La semaine dernière, quand Jean-Pierre Blackburn, ministre du Travail et député conservateur de Jonquière-Alma, a parlé d’une éventuelle réouverture de la Constitution pour y reconnaître la nation québécoise, il a dû reculer très vite. Comme l’a alors déclaré Gilles Duceppe, « pour être ministre dans le gouvernement canadien, il ne faut pas déplaire au Canada anglais ». À quoi bon, alors, participer directement au pouvoir si c’est pour l’exercer contre nous? L’existence du Bloc permet aux nationalistes québécois, souverainistes ou non, de voter pour des candidats qui ne trahiront pas leur engagement à l’égard du Québec.

Qu’il y ait ou non un référendum à l’horizon ne change rien à la pertinence du Bloc. Les autres partis fédéraux, jusqu’à preuve du contraire, restent totalement sourds à l’insatisfaction du Québec. Les conservateurs parlent peut-être d’ouverture, mais cela tient plus du slogan électoral que d’une volonté réelle de faire évoluer la situation dans le sens des demandes québécoises. Leur accorder notre vote signifierait que nous nous satisfaisons d’un discours creux qui nous entretient dans notre statut de minorité comme les autres. Grâce au Bloc, nous pouvons leur faire comprendre que, en tant que nation, le Québec veut plus.

Quant à l’argument mesquin voulant que les députés bloquistes profitent de façon illégitime de l’argent d’Ottawa, il est carrément antidémocratique.
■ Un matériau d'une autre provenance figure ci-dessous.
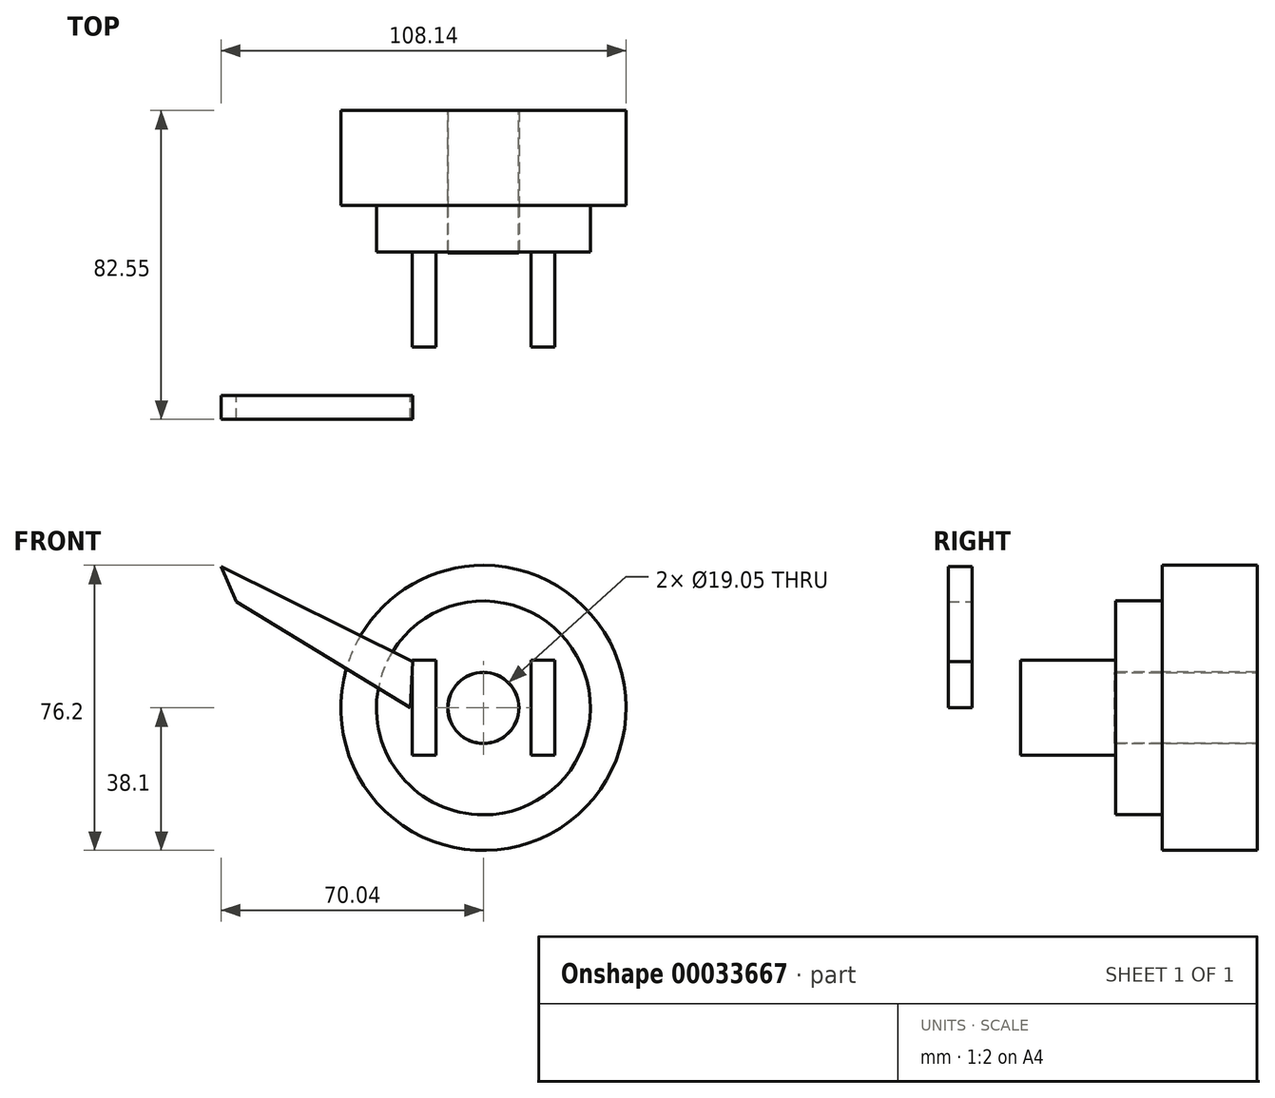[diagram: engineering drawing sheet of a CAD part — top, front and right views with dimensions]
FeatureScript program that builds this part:
annotation { "Feature Type Name" : "Feature", "Feature Type Description" : "" }
export const myFeature = defineFeature(function(context is Context, id is Id, definition is map)
    precondition{}
    {
        {
            var Q0;
            Q0=qCreatedBy(makeId("Right.planeOp"),FACE);
            var sketch = newSketch(context, id + "F0", { "sketchPlane" : qUnion([Q0])});
            skLineSegment(sketch, "E0.left", {"start": v(0, 17.78) * mm, "end": v(0, -17.78) * mm});
            skLineSegment(sketch, "E1.bottom", {"start": v(-25.4, 38.1) * mm, "end": v(0, 38.1) * mm});
            skLineSegment(sketch, "E1.top", {"start": v(-25.4, -38.1) * mm, "end": v(0, -38.1) * mm});
            skLineSegment(sketch, "E1.left", {"start": v(-25.4, 38.1) * mm, "end": v(-25.4, -38.1) * mm});
            skLineSegment(sketch, "E1.right", {"start": v(0, 38.1) * mm, "end": v(0, -38.1) * mm});
            skLineSegment(sketch, "E2", {"start": v(113.57, 0) * mm, "end": v(-103.08, 0) * mm});
            skSolve(sketch);
        }
        {
            var Q0;
            {var subQ5=sQuery(id+"F0.wireOp",EDGE,"E1.top");Q0=makeQuery(id+"F0.imprint","IMPRINT",FACE,{"disambiguationData":[TD([[makeQuery(id+"F0.imprint","IMPRINT",EDGE,{"derivedFrom":subQ5}),1.0]])]});}
            var Q1;
            Q1=sQuery(id+"F0.wireOp",EDGE,"E2");
            revolve(context, id + "F1", {"entities" : qUnion([Q0]), "axis" : qUnion([Q1]), "revolveType" : RevolveType.FULL});
        }
        {
            var Q0;
            Q0=qCreatedBy(makeId("Front.planeOp"),FACE);
            var sketch = newSketch(context, id + "F2", { "sketchPlane" : qUnion([Q0])});
            skLineSegment(sketch, "E3", {"start": v(0, -28.57) * mm, "end": v(0, 85.73) * mm});
            skLineSegment(sketch, "E4", {"start": v(0, -28.57) * mm, "end": v(0, -66.68) * mm});
            skCircle(sketch, "E5", {"center": v(0, 0) * mm, "radius": 9.47 * mm});
            skSolve(sketch);
        }
        {
            var Q0;
            Q0=makeQuery(id+"F1.opRevolve","SWEPT_FACE",FACE,{"disambiguationData":[OSD([sQuery(id+"F0.wireOp",EDGE,"E1.left")])]});
            var sketch = newSketch(context, id + "F3", { "sketchPlane" : qUnion([Q0])});
            skCircle(sketch, "E6", {"center": v(0, 0) * mm, "radius": 28.58 * mm});
            skSolve(sketch);
        }
        {
            var Q0;
            Q0 = qSketchRegion(id + "F2", true);
            extrude(context, id + "F4", {"entities" : qUnion([Q0]), "operationType" : NewBodyOperationType.ADD, "depth" : 38.1 * mm});
        }
        {
            var Q0;
            Q0=makeQuery(id+"F3.imprint","IMPRINT",FACE,{"disambiguationData":[TD([[makeQuery(id+"F3.imprint","IMPRINT",EDGE,{"derivedFrom":makeQuery(id+"F4.boolean.opBoolean","INTERSECT",EDGE,{"derivedFrom":[makeQuery(id+"F1.opRevolve","SWEPT_FACE",FACE,{"disambiguationData":[OSD([sQuery(id+"F0.wireOp",EDGE,"E1.left")])]}),makeQuery(id+"F4.opExtrude","SWEPT_FACE",FACE,{"disambiguationData":[OSD([sQuery(id+"F2.wireOp",EDGE,"E5")])]})]})}),1.0]])]});
            var Q1;
            Q1=makeQuery(id+"F3.imprint","IMPRINT",FACE,{"disambiguationData":[TD([[makeQuery(id+"F3.imprint","IMPRINT",EDGE,{"derivedFrom":sQuery(id+"F3.wireOp",EDGE,"E6")}),1.0]])]});
            extrude(context, id + "F5", {"entities" : qUnion([Q0, Q1]), "depth" : 12.45 * mm});
        }
        {
            var Q0;
            Q0=makeQuery(id+"F5.opExtrude","CAP_FACE",FACE,{"disambiguationData":[OSD([sQuery(id+"F3.wireOp",EDGE,"E6")])],"isStart":false});
            var sketch = newSketch(context, id + "F6", { "sketchPlane" : qUnion([Q0])});
            skCircle(sketch, "E7", {"center": v(0, 0) * mm, "radius": 9.53 * mm});
            skLineSegment(sketch, "E8.bottom", {"start": v(-19.05, 12.7) * mm, "end": v(-12.7, 12.7) * mm});
            skLineSegment(sketch, "E8.top", {"start": v(-19.05, -12.7) * mm, "end": v(-12.7, -12.7) * mm});
            skLineSegment(sketch, "E8.left", {"start": v(-19.05, 12.7) * mm, "end": v(-19.05, -12.7) * mm});
            skLineSegment(sketch, "E8.right", {"start": v(-12.7, 12.7) * mm, "end": v(-12.7, -12.7) * mm});
            skLineSegment(sketch, "E9.bottom", {"start": v(12.7, 12.7) * mm, "end": v(19.05, 12.7) * mm});
            skLineSegment(sketch, "E9.left", {"start": v(12.7, 12.7) * mm, "end": v(12.7, -12.7) * mm});
            skLineSegment(sketch, "E9.right", {"start": v(19.05, 12.7) * mm, "end": v(19.05, -12.7) * mm});
            skLineSegment(sketch, "E9.top", {"start": v(12.7, -12.7) * mm, "end": v(19.05, -12.7) * mm});
            skLineSegment(sketch, "E10", {"start": v(0, 85.04) * mm, "end": v(0, -85.04) * mm});
            skLineSegment(sketch, "E11", {"start": v(0, 0) * mm, "end": v(-94.3, 0) * mm});
            skLineSegment(sketch, "E12", {"start": v(0, 0) * mm, "end": v(87.89, 0) * mm});
            skPoint(sketch, "E13", {"position": v(-19.05, 0) * mm});
            skSolve(sketch);
        }
        {
            var Q0;
            Q0=makeQuery(id+"F6.imprint","IMPRINT",FACE,{"disambiguationData":[TD([[makeQuery(id+"F6.imprint","IMPRINT",EDGE,{"derivedFrom":sQuery(id+"F6.wireOp",EDGE,"E7")}),1.0]])]});
            extrude(context, id + "F7", {"entities" : qUnion([Q0]), "operationType" : NewBodyOperationType.REMOVE, "oppositeDirection" : true, "depth" : 118.14 * mm});
        }
        {
            var Q0;
            {var subQ0=sQuery(id+"F2.wireOp",EDGE,"E5");var subQ1=sQuery(id+"F2.wireOp",EDGE,"E3");var subQ3=makeQuery(id+"F2.imprint","INTERSECT",VERTEX,{"disambiguationData":[OD(0.0)],"derivedFrom":[subQ1,subQ0]});Q0=makeQuery(id+"F2.imprint","IMPRINT",FACE,{"disambiguationData":[TD([[makeQuery(id+"F2.imprint","IMPRINT",EDGE,{"disambiguationData":[TD([[subQ3,-1.0]])],"derivedFrom":subQ1}),-1.0]])]});}
            var Q1;
            {var subQ0=sQuery(id+"F2.wireOp",EDGE,"E5");var subQ1=sQuery(id+"F2.wireOp",EDGE,"E3");var subQ3=makeQuery(id+"F2.imprint","INTERSECT",VERTEX,{"disambiguationData":[OD(0.0)],"derivedFrom":[subQ1,subQ0]});Q1=makeQuery(id+"F2.imprint","IMPRINT",FACE,{"disambiguationData":[TD([[makeQuery(id+"F2.imprint","IMPRINT",EDGE,{"disambiguationData":[TD([[subQ3,-1.0]])],"derivedFrom":subQ1}),1.0]])]});}
            extrude(context, id + "F8", {"entities" : qUnion([Q0, Q1]), "depth" : 38.1 * mm});
        }
        {
            var Q0;
            {var subQ5=sQuery(id+"F6.wireOp",EDGE,"E8.bottom");Q0=makeQuery(id+"F6.imprint","IMPRINT",FACE,{"disambiguationData":[TD([[makeQuery(id+"F6.imprint","IMPRINT",EDGE,{"derivedFrom":subQ5}),-1.0]])]});}
            var Q1;
            {var subQ5=sQuery(id+"F6.wireOp",EDGE,"E8.top");Q1=makeQuery(id+"F6.imprint","IMPRINT",FACE,{"disambiguationData":[TD([[makeQuery(id+"F6.imprint","IMPRINT",EDGE,{"derivedFrom":subQ5}),1.0]])]});}
            var Q2;
            {var subQ5=sQuery(id+"F6.wireOp",EDGE,"E9.bottom");Q2=makeQuery(id+"F6.imprint","IMPRINT",FACE,{"disambiguationData":[TD([[makeQuery(id+"F6.imprint","IMPRINT",EDGE,{"derivedFrom":subQ5}),-1.0]])]});}
            var Q3;
            {var subQ5=sQuery(id+"F6.wireOp",EDGE,"E9.top");Q3=makeQuery(id+"F6.imprint","IMPRINT",FACE,{"disambiguationData":[TD([[makeQuery(id+"F6.imprint","IMPRINT",EDGE,{"derivedFrom":subQ5}),1.0]])]});}
            extrude(context, id + "F9", {"entities" : qUnion([Q0, Q1, Q2, Q3]), "depth" : 25.4 * mm});
        }
        {
            var Q0;
            Q0=qCreatedBy(makeId("Front.planeOp"),FACE);
            var sketch = newSketch(context, id + "F10", { "sketchPlane" : qUnion([Q0])});
            skLineSegment(sketch, "E14", {"start": v(-19.5, 0) * mm, "end": v(-65.97, 28.44) * mm});
            skLineSegment(sketch, "E15", {"start": v(-65.97, 28.44) * mm, "end": v(-70.04, 37.75) * mm});
            skLineSegment(sketch, "E16", {"start": v(-70.04, 37.75) * mm, "end": v(-18.84, 12.36) * mm});
            skLineSegment(sketch, "E17", {"start": v(-18.84, 12.36) * mm, "end": v(-19.5, 0) * mm});
            skSolve(sketch);
        }
        {
            var Q0;
            Q0=makeQuery(id+"F10.imprint","IMPRINT",FACE,{"disambiguationData":[TD([[makeQuery(id+"F10.imprint","IMPRINT",EDGE,{"derivedFrom":sQuery(id+"F10.wireOp",EDGE,"E14")}),-1.0]])]});
            extrude(context, id + "F11", {"entities" : qUnion([Q0]), "depth" : 82.55 * mm, "hasSecondDirection" : true, "secondDirectionOppositeDirection" : false, "secondDirectionDepth" : 76.2 * mm});
        }
    });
Ces députés, comme les autres, sont légitimement élus, et l’argent qui sert à les payer n’est pas celui d’Ottawa, mais bien le nôtre, celui de nos impôts honnêtement payés.

Reconnus, pour la plupart, pour leur professionnalisme et leurs compétences –c’est le cas de Pierre Paquette, député de Joliette-, les élus bloquistes, en remplissant leurs fonctions avec un solide sens du devoir, ont fait la preuve qu’ils n’étaient pas là pour nuire au Canada anglais, mais pour lui rappeler, avec constance, que son attitude envers la nation québécoise est inadmissible.

Tant et aussi longtemps que cette situation perdurera –et il n’y a que la souveraineté ou un improbable et radical changement d’attitude du fédéral pour y mettre un terme-, le Québec aura besoin du Bloc.